I am fortunate in that first, because of fortuitous timing, I have plenty of unused space to reconfigure my city, and second, the amount of population compensated is comparable to my loss.
My real loss is in my confidence that the game is worth studying, understanding, and devising and implementing strategies based on that understanding. I enjoy Elvenar primarily as a puzzle involving trade offs between in game real estate, the passage of time outside the game, and my available play time. The more uncertainty about the future values of these trade offs, the less worthwhile it is to devise and implement strategies.
It is as if I were trying to solve a series of legacy chess problems, where the solutions chosen for earlier problems affected the initial position of later problems. If, for example, the promotion of pawns to queens were nerfed as being too powerful, so that pawns could henceforth only promote to bishops, knights, or rooks, it would be a much less satisfying puzzle to solve.

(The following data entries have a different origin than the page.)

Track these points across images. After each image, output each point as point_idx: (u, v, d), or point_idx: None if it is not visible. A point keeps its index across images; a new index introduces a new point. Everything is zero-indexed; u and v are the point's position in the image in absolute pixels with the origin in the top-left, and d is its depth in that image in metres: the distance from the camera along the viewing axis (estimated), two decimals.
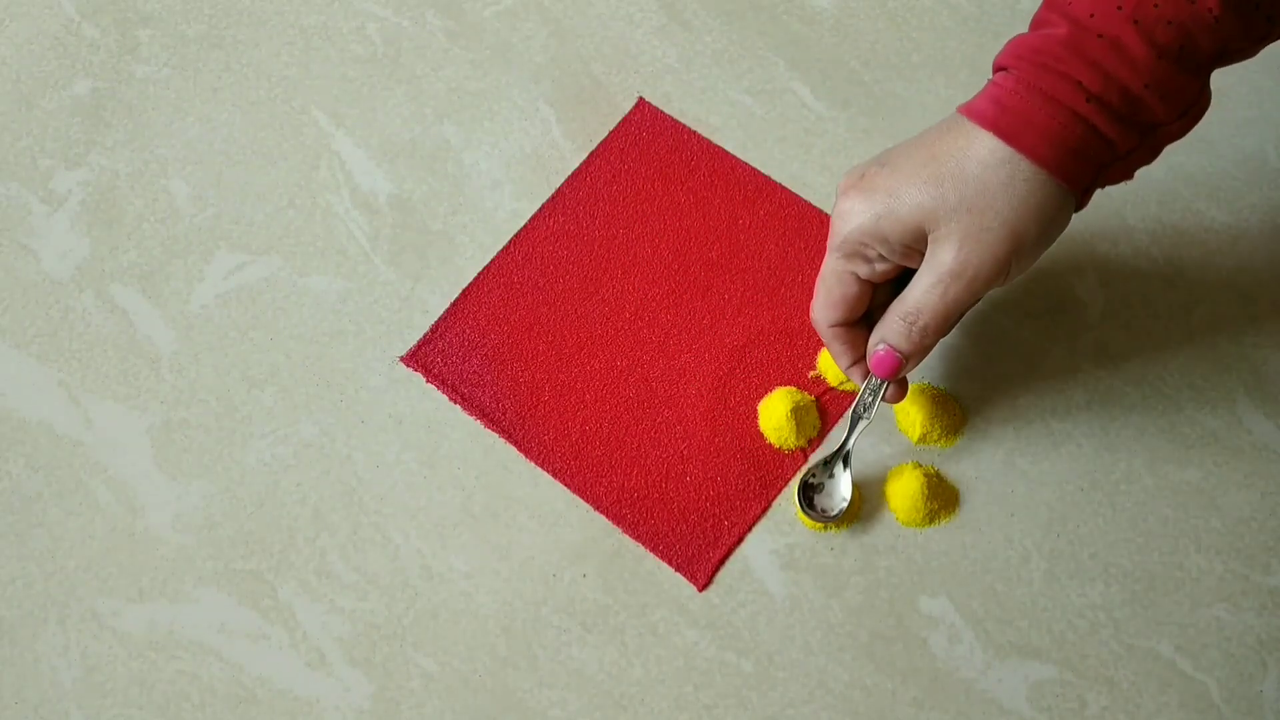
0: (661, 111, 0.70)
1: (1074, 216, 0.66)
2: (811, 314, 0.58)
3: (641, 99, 0.70)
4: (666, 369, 0.64)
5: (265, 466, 0.62)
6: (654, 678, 0.58)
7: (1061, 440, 0.62)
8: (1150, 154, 0.52)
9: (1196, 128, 0.52)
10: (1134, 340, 0.64)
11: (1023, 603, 0.59)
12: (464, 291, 0.66)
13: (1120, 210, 0.67)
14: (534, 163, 0.69)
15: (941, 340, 0.64)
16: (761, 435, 0.62)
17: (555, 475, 0.62)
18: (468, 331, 0.65)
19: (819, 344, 0.64)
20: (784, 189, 0.68)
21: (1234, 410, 0.63)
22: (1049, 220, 0.51)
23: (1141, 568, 0.60)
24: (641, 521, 0.61)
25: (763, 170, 0.68)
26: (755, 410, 0.63)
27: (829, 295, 0.56)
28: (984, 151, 0.51)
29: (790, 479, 0.62)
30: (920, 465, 0.61)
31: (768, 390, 0.63)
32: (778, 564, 0.60)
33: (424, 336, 0.65)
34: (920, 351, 0.55)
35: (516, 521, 0.61)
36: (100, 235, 0.67)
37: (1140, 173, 0.55)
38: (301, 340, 0.65)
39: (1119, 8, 0.48)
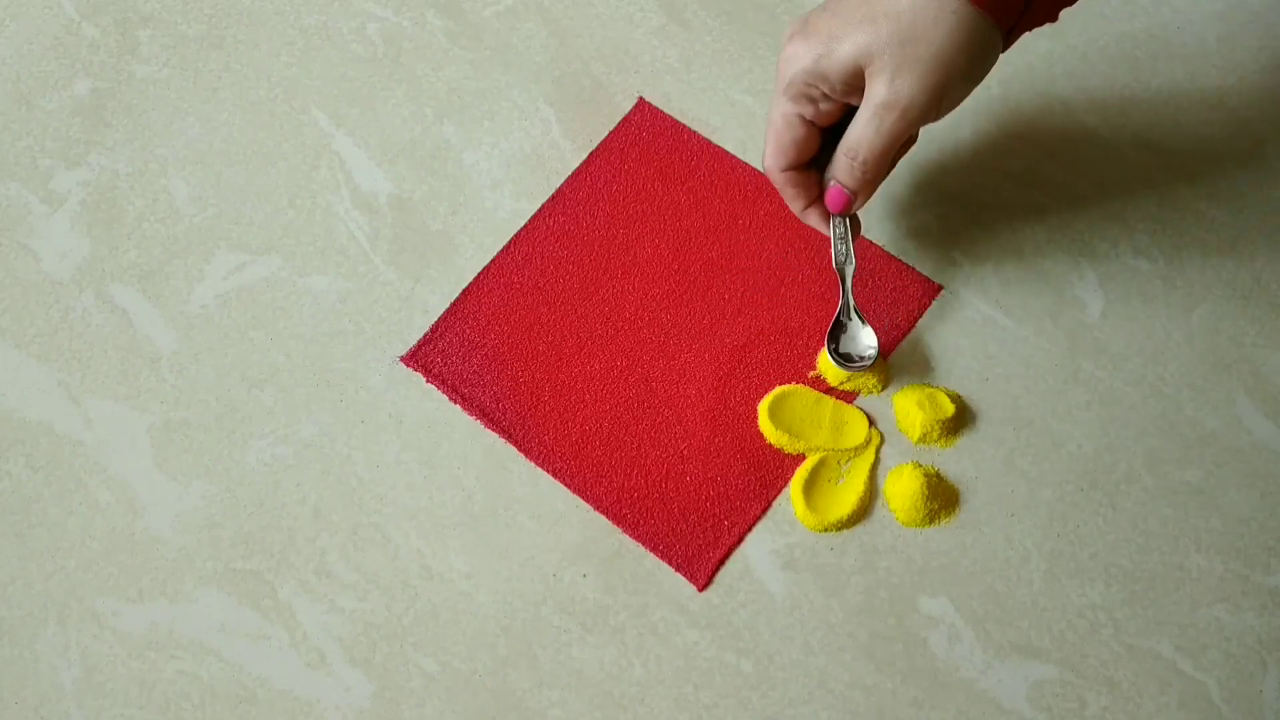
0: (661, 111, 0.70)
1: (1075, 217, 0.66)
2: (764, 163, 0.61)
3: (641, 99, 0.70)
4: (666, 369, 0.64)
5: (265, 466, 0.62)
6: (654, 678, 0.58)
7: (1061, 440, 0.62)
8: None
9: (1199, 130, 0.53)
10: (1134, 340, 0.64)
11: (1023, 603, 0.59)
12: (464, 291, 0.66)
13: (1120, 210, 0.67)
14: (534, 163, 0.69)
15: (944, 340, 0.64)
16: (761, 435, 0.62)
17: (555, 475, 0.62)
18: (468, 331, 0.65)
19: (819, 344, 0.64)
20: None
21: (1234, 410, 0.63)
22: (977, 53, 0.54)
23: (1141, 568, 0.60)
24: (641, 521, 0.61)
25: (763, 170, 0.68)
26: (755, 410, 0.63)
27: (779, 140, 0.59)
28: None
29: (790, 479, 0.62)
30: (920, 465, 0.61)
31: (768, 390, 0.63)
32: (778, 564, 0.60)
33: (424, 336, 0.65)
34: (866, 185, 0.59)
35: (516, 521, 0.61)
36: (100, 235, 0.67)
37: (1141, 173, 0.55)
38: (301, 340, 0.65)
39: None
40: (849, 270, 0.62)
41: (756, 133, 0.69)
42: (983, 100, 0.70)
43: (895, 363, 0.64)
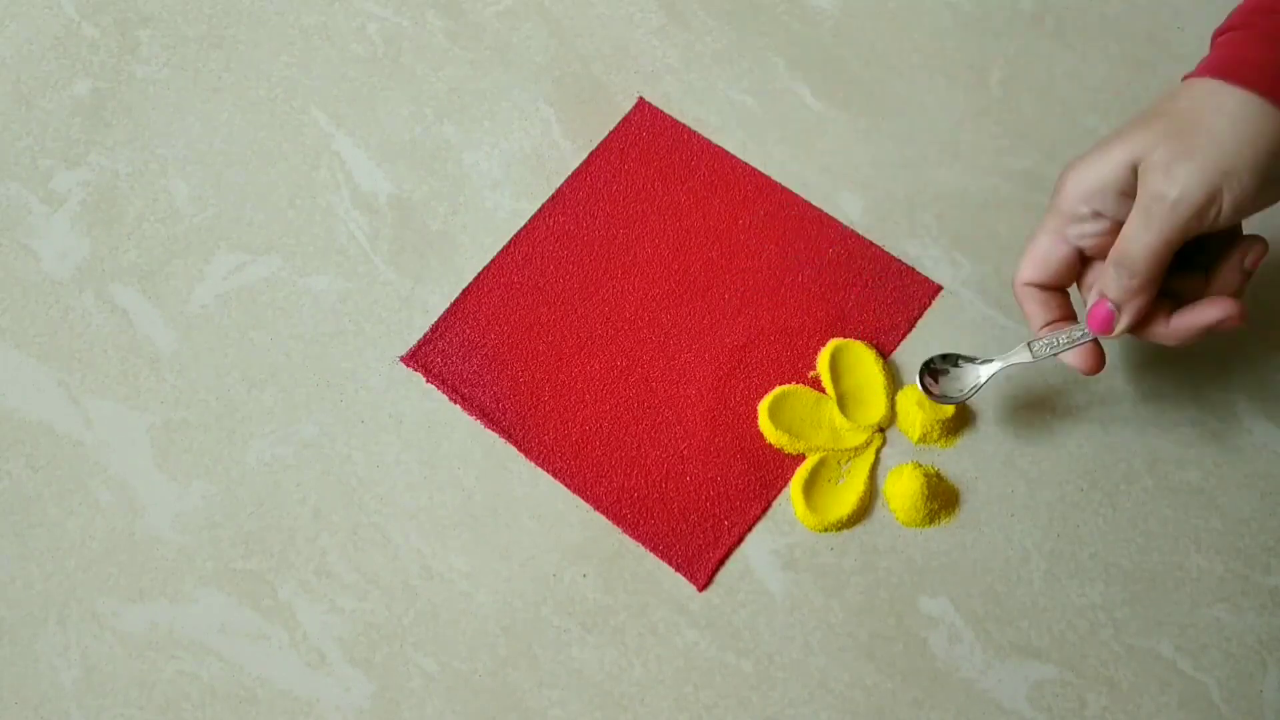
0: (661, 111, 0.70)
1: None
2: (1016, 274, 0.56)
3: (641, 99, 0.70)
4: (666, 369, 0.64)
5: (265, 466, 0.62)
6: (654, 678, 0.58)
7: (1061, 440, 0.62)
8: None
9: None
10: (1134, 340, 0.64)
11: (1023, 603, 0.59)
12: (464, 291, 0.66)
13: None
14: (534, 163, 0.69)
15: (944, 340, 0.64)
16: (761, 435, 0.62)
17: (555, 475, 0.62)
18: (468, 331, 0.65)
19: (819, 344, 0.64)
20: (784, 189, 0.68)
21: (1234, 410, 0.63)
22: (1267, 145, 0.49)
23: (1141, 568, 0.60)
24: (641, 521, 0.61)
25: (763, 170, 0.68)
26: (755, 410, 0.63)
27: (1033, 253, 0.55)
28: (1194, 88, 0.51)
29: (790, 479, 0.62)
30: (920, 465, 0.61)
31: (768, 390, 0.63)
32: (778, 564, 0.60)
33: (424, 336, 0.65)
34: (1133, 298, 0.52)
35: (516, 521, 0.61)
36: (100, 235, 0.67)
37: None
38: (301, 340, 0.65)
39: None
40: (1023, 359, 0.57)
41: (757, 133, 0.69)
42: (983, 100, 0.70)
43: (895, 362, 0.64)
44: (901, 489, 0.60)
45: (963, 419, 0.63)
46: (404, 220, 0.67)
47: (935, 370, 0.60)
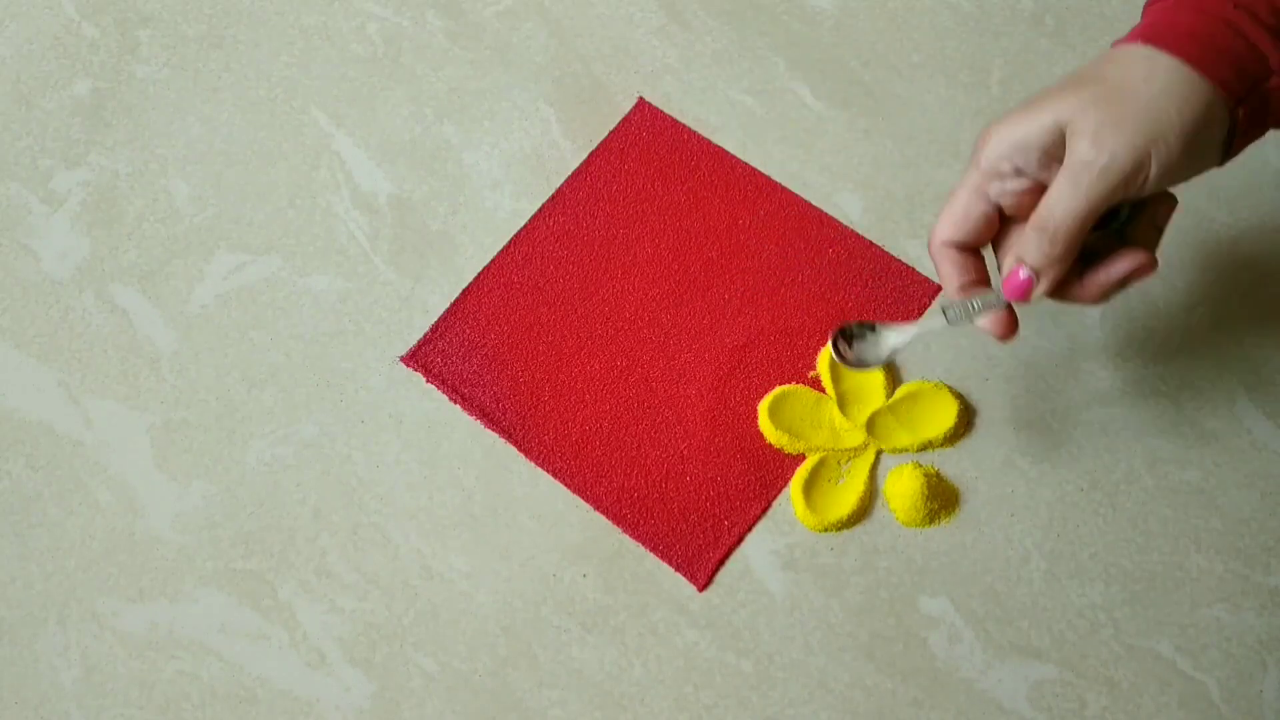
0: (661, 111, 0.70)
1: None
2: (932, 233, 0.54)
3: (641, 99, 0.70)
4: (666, 369, 0.64)
5: (265, 466, 0.62)
6: (654, 678, 0.58)
7: (1061, 440, 0.62)
8: None
9: None
10: (1134, 340, 0.64)
11: (1023, 603, 0.59)
12: (464, 291, 0.66)
13: None
14: (534, 163, 0.69)
15: (947, 340, 0.64)
16: (761, 435, 0.62)
17: (555, 475, 0.62)
18: (468, 331, 0.65)
19: (819, 343, 0.64)
20: (784, 189, 0.68)
21: (1234, 410, 0.63)
22: (1194, 115, 0.49)
23: (1141, 568, 0.60)
24: (641, 521, 0.61)
25: (763, 170, 0.68)
26: (755, 410, 0.63)
27: (954, 212, 0.53)
28: (1124, 54, 0.50)
29: (790, 479, 0.62)
30: (920, 465, 0.61)
31: (768, 390, 0.63)
32: (778, 564, 0.60)
33: (424, 336, 0.65)
34: (1053, 264, 0.51)
35: (516, 521, 0.61)
36: (100, 235, 0.67)
37: None
38: (301, 340, 0.65)
39: None
40: (937, 324, 0.55)
41: (757, 133, 0.69)
42: (983, 100, 0.70)
43: (895, 362, 0.64)
44: (901, 489, 0.60)
45: (963, 420, 0.63)
46: (404, 220, 0.67)
47: (850, 336, 0.57)
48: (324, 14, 0.73)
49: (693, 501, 0.61)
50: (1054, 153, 0.50)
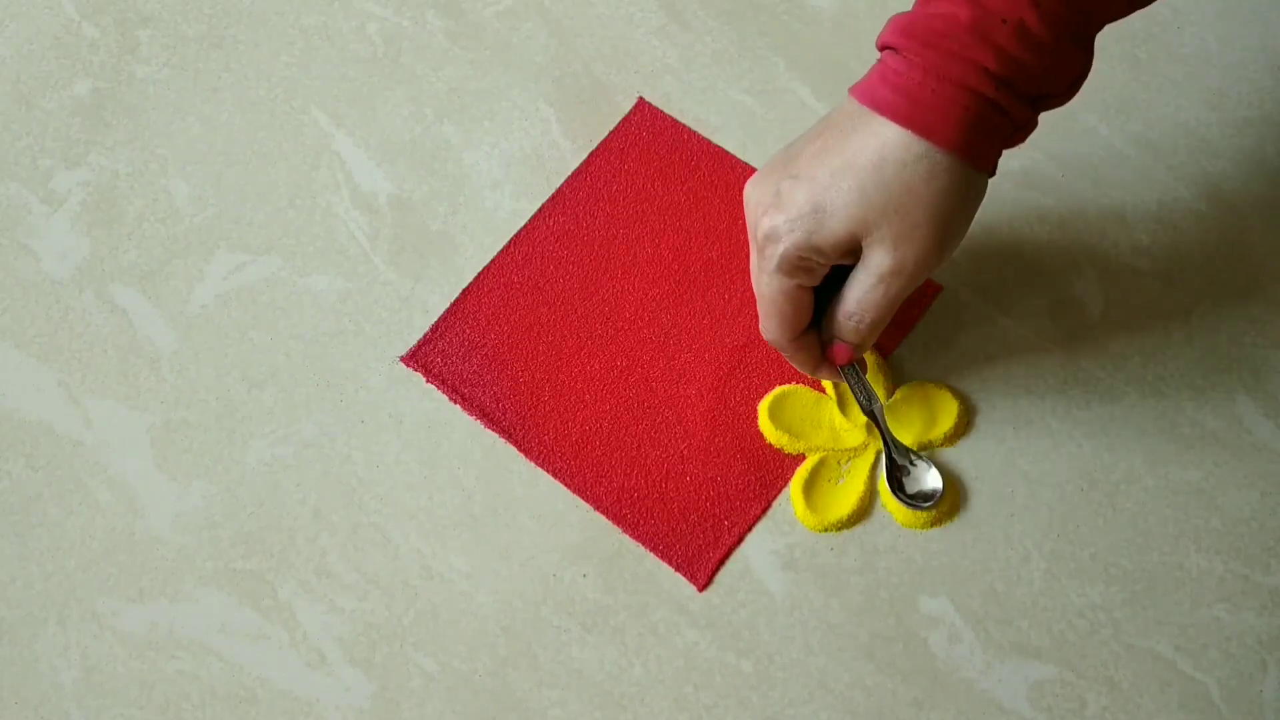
0: (661, 111, 0.70)
1: (1074, 217, 0.66)
2: (766, 336, 0.58)
3: (641, 99, 0.70)
4: (666, 369, 0.64)
5: (265, 466, 0.62)
6: (654, 678, 0.58)
7: (1061, 440, 0.62)
8: (1036, 120, 0.54)
9: (1199, 130, 0.53)
10: (1134, 340, 0.64)
11: (1023, 603, 0.59)
12: (464, 291, 0.66)
13: (1120, 210, 0.67)
14: (534, 163, 0.69)
15: (944, 340, 0.64)
16: (761, 435, 0.62)
17: (555, 475, 0.62)
18: (468, 331, 0.65)
19: None
20: None
21: (1234, 410, 0.63)
22: (971, 204, 0.53)
23: (1141, 568, 0.60)
24: (641, 521, 0.61)
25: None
26: (755, 410, 0.63)
27: (782, 315, 0.56)
28: (899, 150, 0.51)
29: (790, 479, 0.62)
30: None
31: (768, 390, 0.63)
32: (778, 564, 0.60)
33: (424, 336, 0.65)
34: (870, 339, 0.57)
35: (516, 521, 0.61)
36: (100, 235, 0.67)
37: (1142, 174, 0.55)
38: (301, 340, 0.65)
39: None
40: (878, 409, 0.60)
41: (756, 133, 0.69)
42: None
43: (895, 363, 0.64)
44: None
45: (963, 419, 0.62)
46: (404, 220, 0.67)
47: (897, 471, 0.61)
48: (324, 14, 0.73)
49: (693, 501, 0.61)
50: (849, 249, 0.54)
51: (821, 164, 0.53)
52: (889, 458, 0.61)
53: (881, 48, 0.53)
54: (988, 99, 0.50)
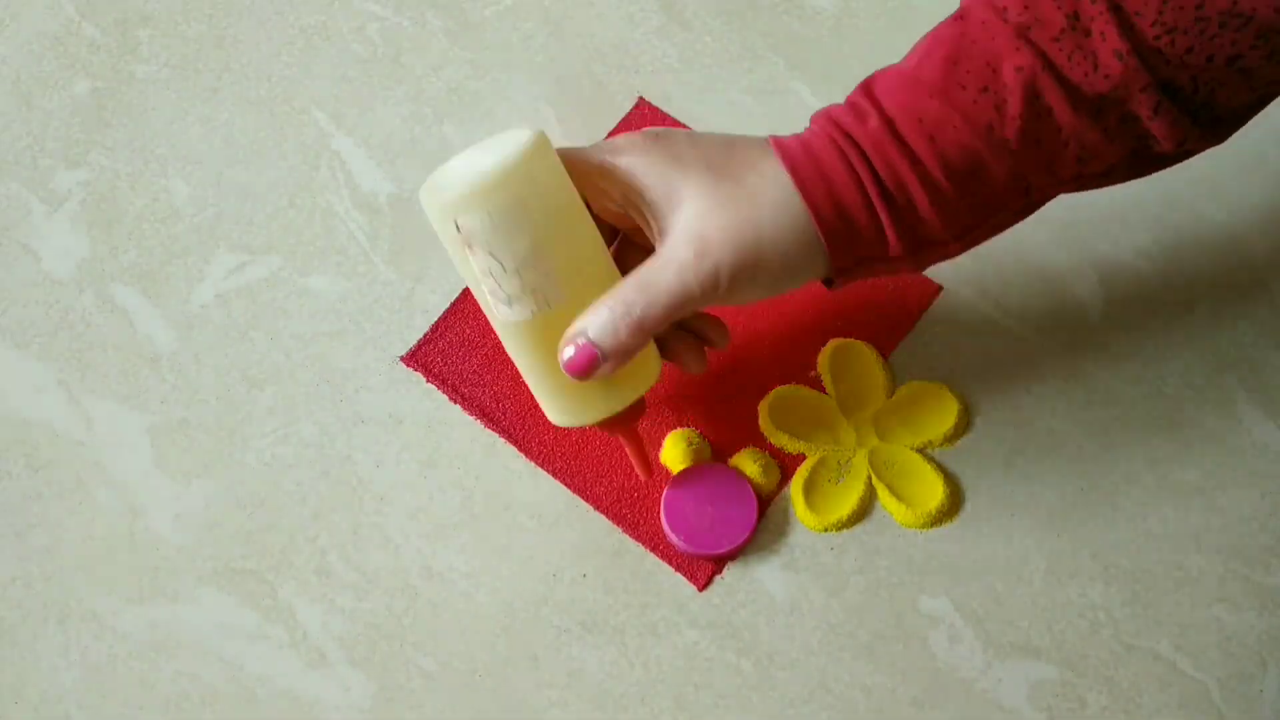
0: (661, 111, 0.70)
1: (1075, 217, 0.66)
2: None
3: (641, 99, 0.70)
4: (666, 368, 0.64)
5: (265, 466, 0.62)
6: (654, 678, 0.58)
7: (1061, 440, 0.62)
8: (918, 266, 0.52)
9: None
10: (1134, 340, 0.65)
11: (1023, 603, 0.59)
12: (464, 291, 0.66)
13: (1120, 210, 0.67)
14: None
15: (944, 340, 0.64)
16: (762, 435, 0.62)
17: (555, 475, 0.62)
18: (468, 331, 0.65)
19: (819, 344, 0.64)
20: None
21: (1234, 410, 0.63)
22: (802, 270, 0.50)
23: (1141, 568, 0.60)
24: (641, 521, 0.61)
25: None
26: (755, 410, 0.63)
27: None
28: (776, 185, 0.49)
29: (790, 479, 0.61)
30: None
31: (768, 390, 0.63)
32: (778, 564, 0.60)
33: (424, 336, 0.65)
34: (627, 353, 0.50)
35: (516, 521, 0.61)
36: (100, 235, 0.67)
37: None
38: (301, 340, 0.65)
39: (919, 120, 0.48)
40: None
41: (756, 133, 0.69)
42: None
43: (895, 363, 0.64)
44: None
45: (963, 419, 0.63)
46: (404, 220, 0.67)
47: None
48: (324, 14, 0.73)
49: None
50: (652, 214, 0.49)
51: (706, 149, 0.50)
52: None
53: (814, 119, 0.52)
54: (870, 209, 0.49)
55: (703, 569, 0.60)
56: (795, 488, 0.61)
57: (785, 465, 0.62)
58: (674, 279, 0.49)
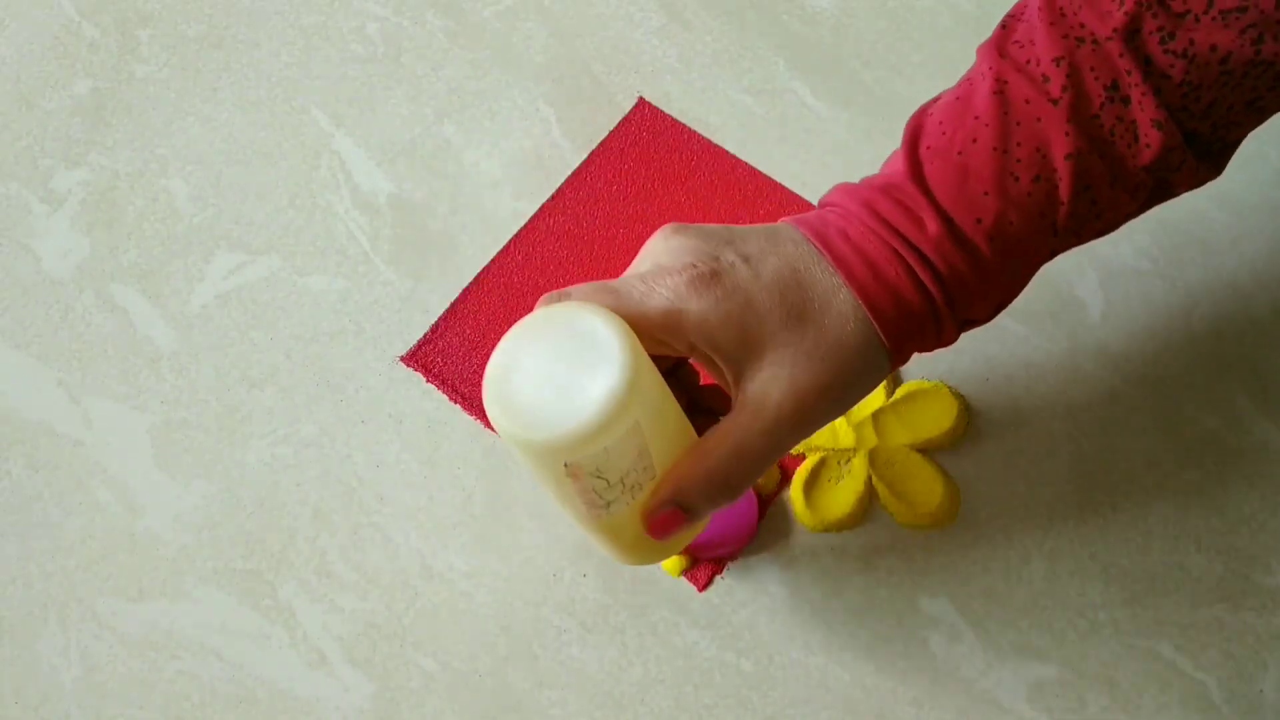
0: (661, 111, 0.70)
1: None
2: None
3: (641, 99, 0.70)
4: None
5: (265, 466, 0.62)
6: (654, 678, 0.58)
7: (1061, 440, 0.62)
8: (953, 339, 0.51)
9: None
10: (1134, 340, 0.64)
11: (1023, 603, 0.59)
12: (464, 291, 0.66)
13: None
14: (534, 163, 0.69)
15: None
16: None
17: None
18: (468, 331, 0.65)
19: None
20: (784, 189, 0.68)
21: (1234, 410, 0.63)
22: (869, 390, 0.48)
23: (1141, 568, 0.60)
24: None
25: (763, 170, 0.68)
26: None
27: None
28: (841, 306, 0.46)
29: (791, 479, 0.62)
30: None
31: None
32: (778, 564, 0.60)
33: (424, 336, 0.65)
34: (712, 509, 0.48)
35: (516, 521, 0.61)
36: (100, 235, 0.67)
37: None
38: (301, 340, 0.65)
39: (978, 220, 0.47)
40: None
41: (757, 133, 0.69)
42: None
43: None
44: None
45: (963, 419, 0.62)
46: (404, 220, 0.67)
47: None
48: (324, 14, 0.73)
49: None
50: (725, 362, 0.46)
51: (773, 283, 0.47)
52: None
53: (824, 204, 0.50)
54: (937, 312, 0.47)
55: (703, 569, 0.60)
56: (795, 488, 0.61)
57: (785, 466, 0.62)
58: (767, 444, 0.46)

If some solutions are "too good," and therefore subject to nerfing, then in a sort of Goldilocks Paradox, the optimal solution is suboptimal because it risks being nerfed, and the truly optimal choices are likely to be mediocre ones with no risk of being nerfed.
So the competition becomes who can be ahead of the middle of the pack, but not too far ahead, and the real strategy becomes determining how far ahead is too far ahead, and staying just shy of that.
Or as the Japanese say, "The nail that sticks out gets hammered down."